TEXT PROVIDED »
↓↓↓
[IPython-dev] Integrating pandas into pylab

Wed Oct 26 13:03:01 EDT 2011

On Wed, Oct 26, 2011 at 6:25 AM, John Hunter <jdh2358 at gmail.com> wrote:
> I'm in agreement with most of the ideas here.  As the author of pylab,
> I've caught a lot of flack for dumping everything into a single
> namespace as it is unpythonic, and in classes Fernando and I have been
> pretty careful of late to use namespaces, and mpl facilitates this by
> factoring the plotting part of pylab into pyplot.  It's a little more
> confusing for students at first, but ultimately it helps the students
> to know where things come from when they move from the interactive
> environment to scripting.
>
> That said, the major problem is that the current organization of the
> major packages is not logical or intuitive.  numpy has arrays,
> algorithms and IO, scipy has algorithms and IO, matplotlib has
> plotting and algorithms and IO, pandas has datastructures, IO,
> algorithms and plotting (albeit all organized around the dataframe).
> And so on.  I think there is room for a namespace package that
> integrates across these and makes it more intuitive.  The proper top
> level namespaces are something like: array (or statstructures more
> generally), algo, plot, io.  In this model, you would pull the
> relevant components from numpy, scipy, mpl, pandas, scikits, ETS, etc
> into the relevant namespaces.
↑↑↑
COLLECTED MATERIAL »
↓↓↓
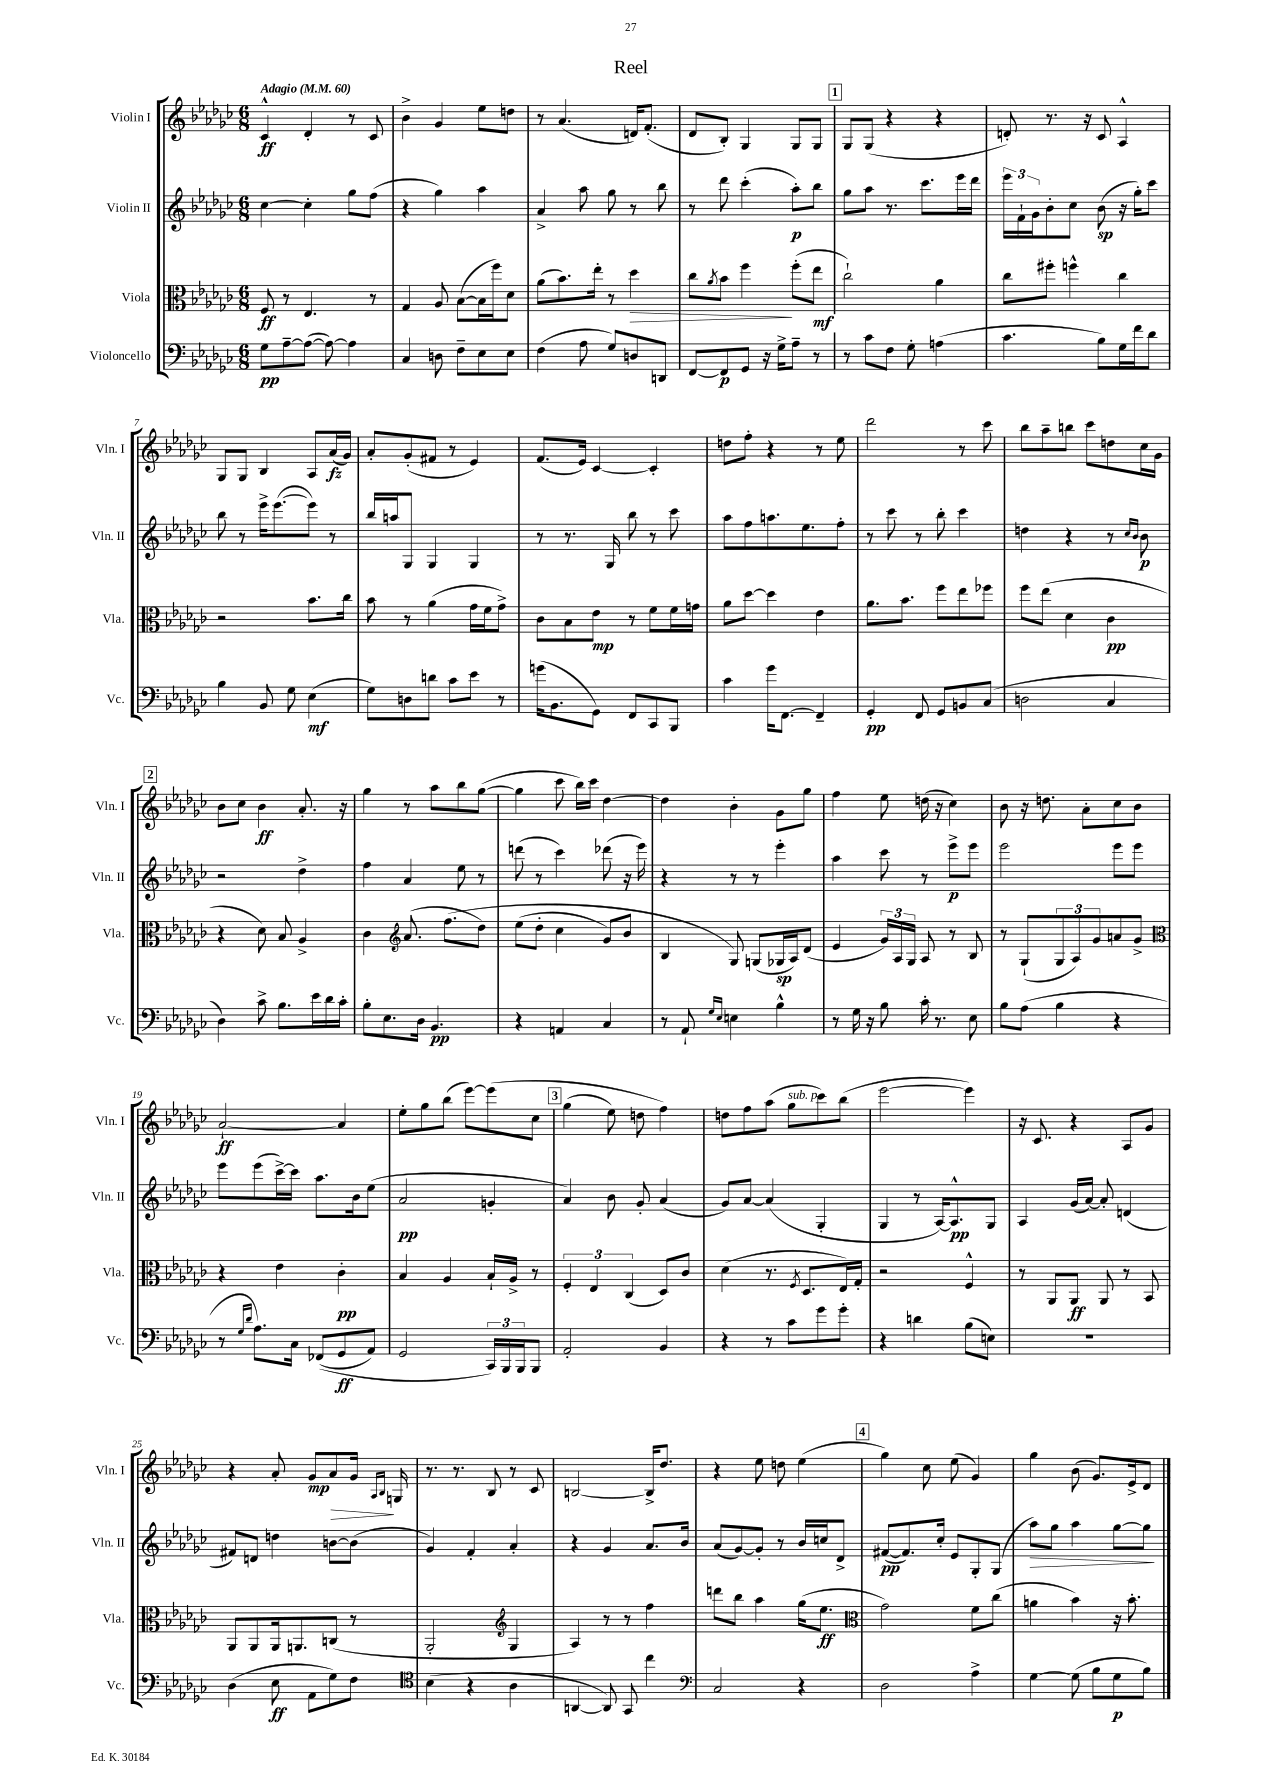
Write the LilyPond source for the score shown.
↑↑↑
PROBLEMS »
**a)** From the pylab message above, could you return the passage starting at "[IPython-dev] Integrating pandas" up to and including "environment to scripting."?
**b)** In the pylab message above, which top-level namespaces are proposed as the proper ones?

SOLVED PROBLEMS »
**a)**
[IPython-dev] Integrating pandas into pylab

Wed Oct 26 13:03:01 EDT 2011

On Wed, Oct 26, 2011 at 6:25 AM, John Hunter <jdh2358 at gmail.com> wrote:
> I'm in agreement with most of the ideas here.  As the author of pylab,
> I've caught a lot of flack for dumping everything into a single
> namespace as it is unpythonic, and in classes Fernando and I have been
> pretty careful of late to use namespaces, and mpl facilitates this by
> factoring the plotting part of pylab into pyplot.  It's a little more
> confusing for students at first, but ultimately it helps the students
> to know where things come from when they move from the interactive
> environment to scripting.

**b)** array, algo, plot, io